I might have garlic.

It’s embarrassing to admit it, after I spent an entire blog post last year complaining that I not only paid six bucks apiece for two heads of pedigreed garlic, but the crop failed. The varieties were “German” and “Music,” although for that kind of money I decided to rename them “Duchess Cecilie of Mecklenburg-Schwerin” and “The Second Movement of the Bach Concerto for Two Violins in D minor.” You rationalize your way; I’ll do me.

But the suckers never even came up. Instead their mulch showed signs of having been drilled, by bird or rodent, and some sort of abscondment was assumed to have occurred. I was not heartbroken. Garlic is cheap and you can buy it all year for a lot less than six bucks a head. I did call the garden store to see if they had any recommendations, and maybe I was hoping they’d offer to replace my bulbs, but they offered condolences instead, which was at least something.

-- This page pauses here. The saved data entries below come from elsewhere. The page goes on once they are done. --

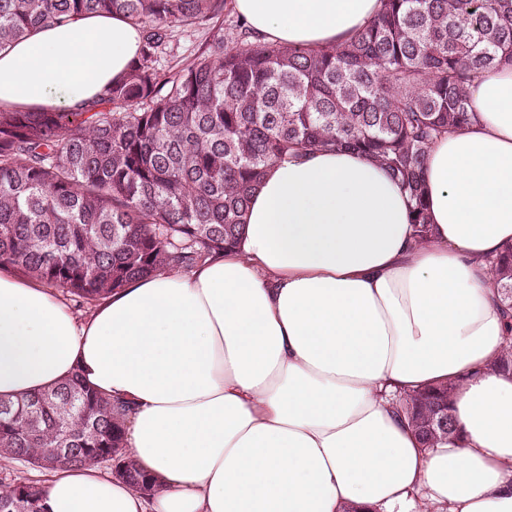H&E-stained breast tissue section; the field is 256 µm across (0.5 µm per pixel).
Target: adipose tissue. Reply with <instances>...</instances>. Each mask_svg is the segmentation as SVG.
I'll return each mask as SVG.
<instances>
[{
    "label": "adipose tissue",
    "instance_id": "1",
    "mask_svg": "<svg viewBox=\"0 0 512 512\" xmlns=\"http://www.w3.org/2000/svg\"><path fill=\"white\" fill-rule=\"evenodd\" d=\"M289 45L347 39L380 0H234ZM137 28L81 17L0 53V106L72 109L136 60ZM474 116L427 155L431 231L346 150L273 164L235 248L129 282L80 315L0 269V397L81 371L128 402L122 452L52 471V512H512L511 333L488 262L512 244V62L470 88ZM454 383L460 435L421 448L395 399Z\"/></svg>",
    "mask_w": 512,
    "mask_h": 512
}]
</instances>
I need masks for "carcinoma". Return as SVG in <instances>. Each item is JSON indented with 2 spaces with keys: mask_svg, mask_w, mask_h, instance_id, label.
Segmentation results:
<instances>
[{
  "mask_svg": "<svg viewBox=\"0 0 512 512\" xmlns=\"http://www.w3.org/2000/svg\"><path fill=\"white\" fill-rule=\"evenodd\" d=\"M356 35L317 49L267 41L242 24L218 27L189 63L162 74L175 29L221 18L224 0H0V52L81 16H119L141 36L129 72L82 107L0 109V268L78 302H95L165 269L189 271L235 247L250 192L271 165L324 149L383 166L408 193L417 236L430 232L427 153L471 117L478 73L512 60V0H382ZM512 309V247L490 260ZM450 387L405 399L418 437L458 435L451 415L432 430ZM125 409L79 372L54 387L0 399V455L38 471L117 454L113 475L155 484L119 454ZM37 480L0 489V509Z\"/></svg>",
  "mask_w": 512,
  "mask_h": 512,
  "instance_id": "carcinoma-1",
  "label": "carcinoma"
}]
</instances>
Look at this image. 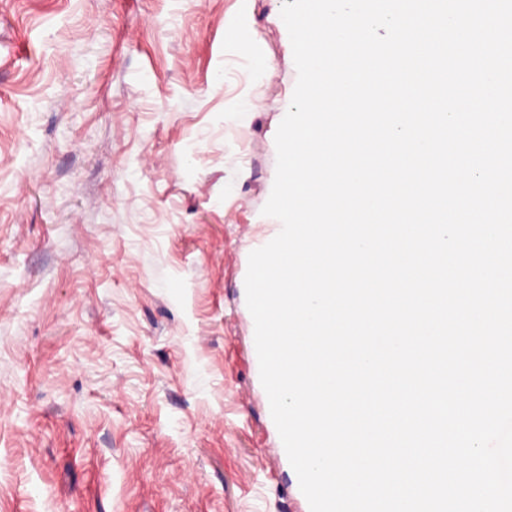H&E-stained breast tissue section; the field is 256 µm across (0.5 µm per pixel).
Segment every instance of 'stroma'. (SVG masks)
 Listing matches in <instances>:
<instances>
[{
	"mask_svg": "<svg viewBox=\"0 0 512 512\" xmlns=\"http://www.w3.org/2000/svg\"><path fill=\"white\" fill-rule=\"evenodd\" d=\"M283 0H0V512H310L248 257Z\"/></svg>",
	"mask_w": 512,
	"mask_h": 512,
	"instance_id": "1",
	"label": "stroma"
}]
</instances>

Thing is, though, after a fair amount of time had passed, I noticed some buttons of greenery in a couple suspiciously neat rows, and then they shot up when I wasn’t looking, just like skin tags. And after a bit more time passed, it appeared I did have garlic plants, corresponding precisely to the number of cloves I had planted. And now they’re all big and everything. And I not only saved the little instructional flyer that came with the bulbs, like a person with no internet, but even remembered where I put it.

So I had a look-see.

Last week, I had confidently started dinner and gone out to harvest my first leek, which looked as big as what I’d buy in the store, and I could indeed have sliced it into the thin rounds called for if any of my kitchen knives had a pull-cord and a two-stroke engine. Clearly I had missed my harvest window for the leeks. So I thought I’d better get up to speed on my fancy garlic.

The flyer said there was something I was supposed to do to it in January, which I didn’t do; and something else in March, April, and May, which I didn’t do; stop watering in June, which was the only thing I did didn’t do because I hadn’t been doing it all along. And then, when there are three or four brown leaves on the plant, it’s ready to dig up. If there are scapes on it, hanging down limp, they can be harvested first and sautéed in oil—what can’t? But if the scapes are already pointing straight up, you might be late to the party. You might as well grasp the whole thing near the root and gently tug on the shaft and wiggle it a bit and see what happens. Odds are it’s woody, like my leeks.

I suck at this. I plant these things but I have trouble finishing.

Anyway, I still have hope for the garlic. Because it’s underground. As long as I don’t look, it might very well be in there. It’s totally in there! My new strategy: Just plant root vegetables. Until you actually start digging, you’ve got nothing but hope. We could all use a bit of that.